→ Work to complete
Write out every line of the listing below word for word, without changing anything.

** Opening Available data block **

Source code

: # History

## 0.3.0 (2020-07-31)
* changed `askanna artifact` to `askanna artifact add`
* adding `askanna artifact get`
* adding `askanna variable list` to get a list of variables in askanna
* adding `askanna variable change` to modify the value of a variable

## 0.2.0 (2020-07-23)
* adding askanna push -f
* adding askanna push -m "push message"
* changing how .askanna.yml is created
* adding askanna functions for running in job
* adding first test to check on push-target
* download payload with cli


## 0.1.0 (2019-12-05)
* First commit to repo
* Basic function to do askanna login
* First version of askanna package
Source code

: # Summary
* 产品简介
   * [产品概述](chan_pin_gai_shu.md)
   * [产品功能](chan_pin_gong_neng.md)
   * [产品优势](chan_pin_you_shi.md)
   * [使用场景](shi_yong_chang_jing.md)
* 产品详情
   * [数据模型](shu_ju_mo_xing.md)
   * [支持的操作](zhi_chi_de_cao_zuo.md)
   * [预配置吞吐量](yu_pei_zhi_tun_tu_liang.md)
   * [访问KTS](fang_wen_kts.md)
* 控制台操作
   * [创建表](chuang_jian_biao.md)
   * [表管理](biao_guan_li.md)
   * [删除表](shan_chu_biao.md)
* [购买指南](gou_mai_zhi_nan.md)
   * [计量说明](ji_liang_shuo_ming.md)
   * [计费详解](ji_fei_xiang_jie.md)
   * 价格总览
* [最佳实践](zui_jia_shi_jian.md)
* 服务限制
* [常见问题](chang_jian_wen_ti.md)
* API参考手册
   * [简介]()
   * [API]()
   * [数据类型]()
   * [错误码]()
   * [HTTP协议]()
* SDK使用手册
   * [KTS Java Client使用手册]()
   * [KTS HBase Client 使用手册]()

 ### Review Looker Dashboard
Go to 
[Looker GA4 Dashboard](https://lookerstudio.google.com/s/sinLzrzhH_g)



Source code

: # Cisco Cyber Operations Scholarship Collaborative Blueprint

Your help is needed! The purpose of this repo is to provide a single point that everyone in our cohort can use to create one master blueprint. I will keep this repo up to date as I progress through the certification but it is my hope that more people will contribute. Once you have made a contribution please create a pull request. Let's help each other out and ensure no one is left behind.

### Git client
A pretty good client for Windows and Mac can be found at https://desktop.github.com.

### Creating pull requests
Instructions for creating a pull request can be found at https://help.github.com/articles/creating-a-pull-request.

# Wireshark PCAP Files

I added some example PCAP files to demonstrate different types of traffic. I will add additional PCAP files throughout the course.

** Closing Available data block **

→ Your response
Source code

: # History

## 0.3.0 (2020-07-31)
* changed `askanna artifact` to `askanna artifact add`
* adding `askanna artifact get`
* adding `askanna variable list` to get a list of variables in askanna
* adding `askanna variable change` to modify the value of a variable

## 0.2.0 (2020-07-23)
* adding askanna push -f
* adding askanna push -m "push message"
* changing how .askanna.yml is created
* adding askanna functions for running in job
* adding first test to check on push-target
* download payload with cli


## 0.1.0 (2019-12-05)
* First commit to repo
* Basic function to do askanna login
* First version of askanna package
Source code

: # Summary
* 产品简介
   * [产品概述](chan_pin_gai_shu.md)
   * [产品功能](chan_pin_gong_neng.md)
   * [产品优势](chan_pin_you_shi.md)
   * [使用场景](shi_yong_chang_jing.md)
* 产品详情
   * [数据模型](shu_ju_mo_xing.md)
   * [支持的操作](zhi_chi_de_cao_zuo.md)
   * [预配置吞吐量](yu_pei_zhi_tun_tu_liang.md)
   * [访问KTS](fang_wen_kts.md)
* 控制台操作
   * [创建表](chuang_jian_biao.md)
   * [表管理](biao_guan_li.md)
   * [删除表](shan_chu_biao.md)
* [购买指南](gou_mai_zhi_nan.md)
   * [计量说明](ji_liang_shuo_ming.md)
   * [计费详解](ji_fei_xiang_jie.md)
   * 价格总览
* [最佳实践](zui_jia_shi_jian.md)
* 服务限制
* [常见问题](chang_jian_wen_ti.md)
* API参考手册
   * [简介]()
   * [API]()
   * [数据类型]()
   * [错误码]()
   * [HTTP协议]()
* SDK使用手册
   * [KTS Java Client使用手册]()
   * [KTS HBase Client 使用手册]()

 ### Review Looker Dashboard
Go to 
[Looker GA4 Dashboard](https://lookerstudio.google.com/s/sinLzrzhH_g)



Source code

: # Cisco Cyber Operations Scholarship Collaborative Blueprint

Your help is needed! The purpose of this repo is to provide a single point that everyone in our cohort can use to create one master blueprint. I will keep this repo up to date as I progress through the certification but it is my hope that more people will contribute. Once you have made a contribution please create a pull request. Let's help each other out and ensure no one is left behind.

### Git client
A pretty good client for Windows and Mac can be found at https://desktop.github.com.

### Creating pull requests
Instructions for creating a pull request can be found at https://help.github.com/articles/creating-a-pull-request.

# Wireshark PCAP Files

I added some example PCAP files to demonstrate different types of traffic. I will add additional PCAP files throughout the course.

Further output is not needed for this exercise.